== LISTED RECORDS

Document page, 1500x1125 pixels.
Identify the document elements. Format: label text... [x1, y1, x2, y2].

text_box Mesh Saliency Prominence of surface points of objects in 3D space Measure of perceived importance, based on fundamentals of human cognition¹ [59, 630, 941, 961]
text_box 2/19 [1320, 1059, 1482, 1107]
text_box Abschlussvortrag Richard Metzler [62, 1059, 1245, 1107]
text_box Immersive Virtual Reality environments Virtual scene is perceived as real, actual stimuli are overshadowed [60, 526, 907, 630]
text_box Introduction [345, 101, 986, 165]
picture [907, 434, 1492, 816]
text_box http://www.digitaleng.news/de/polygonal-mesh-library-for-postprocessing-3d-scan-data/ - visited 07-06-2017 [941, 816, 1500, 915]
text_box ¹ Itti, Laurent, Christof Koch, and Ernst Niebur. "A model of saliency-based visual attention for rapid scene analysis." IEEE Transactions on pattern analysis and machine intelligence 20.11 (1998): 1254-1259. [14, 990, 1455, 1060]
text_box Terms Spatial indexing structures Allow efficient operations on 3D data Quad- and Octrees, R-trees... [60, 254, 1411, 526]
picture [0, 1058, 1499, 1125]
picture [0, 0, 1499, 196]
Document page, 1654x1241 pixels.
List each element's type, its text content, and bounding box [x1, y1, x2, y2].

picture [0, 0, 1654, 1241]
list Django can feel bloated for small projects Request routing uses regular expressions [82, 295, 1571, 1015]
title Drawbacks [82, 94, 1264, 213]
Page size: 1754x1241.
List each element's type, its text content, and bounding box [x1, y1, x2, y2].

====

◆ INSTRUCTIONS TO FOLLOW ◆
Print every one of the rows above again, line for line and unchanged.

◆ OUTPUT ◆
Document page, 1500x1125 pixels.
Identify the document elements. Format: label text... [x1, y1, x2, y2].

text_box Mesh Saliency Prominence of surface points of objects in 3D space Measure of perceived importance, based on fundamentals of human cognition¹ [59, 630, 941, 961]
text_box 2/19 [1320, 1059, 1482, 1107]
text_box Abschlussvortrag Richard Metzler [62, 1059, 1245, 1107]
text_box Immersive Virtual Reality environments Virtual scene is perceived as real, actual stimuli are overshadowed [60, 526, 907, 630]
text_box Introduction [345, 101, 986, 165]
picture [907, 434, 1492, 816]
text_box http://www.digitaleng.news/de/polygonal-mesh-library-for-postprocessing-3d-scan-data/ - visited 07-06-2017 [941, 816, 1500, 915]
text_box ¹ Itti, Laurent, Christof Koch, and Ernst Niebur. "A model of saliency-based visual attention for rapid scene analysis." IEEE Transactions on pattern analysis and machine intelligence 20.11 (1998): 1254-1259. [14, 990, 1455, 1060]
text_box Terms Spatial indexing structures Allow efficient operations on 3D data Quad- and Octrees, R-trees... [60, 254, 1411, 526]
picture [0, 1058, 1499, 1125]
picture [0, 0, 1499, 196]
Document page, 1654x1241 pixels.
List each element's type, its text content, and bounding box [x1, y1, x2, y2].

picture [0, 0, 1654, 1241]
list Django can feel bloated for small projects Request routing uses regular expressions [82, 295, 1571, 1015]
title Drawbacks [82, 94, 1264, 213]
Page size: 1754x1241.
List each element's type, its text content, and bounding box [x1, y1, x2, y2].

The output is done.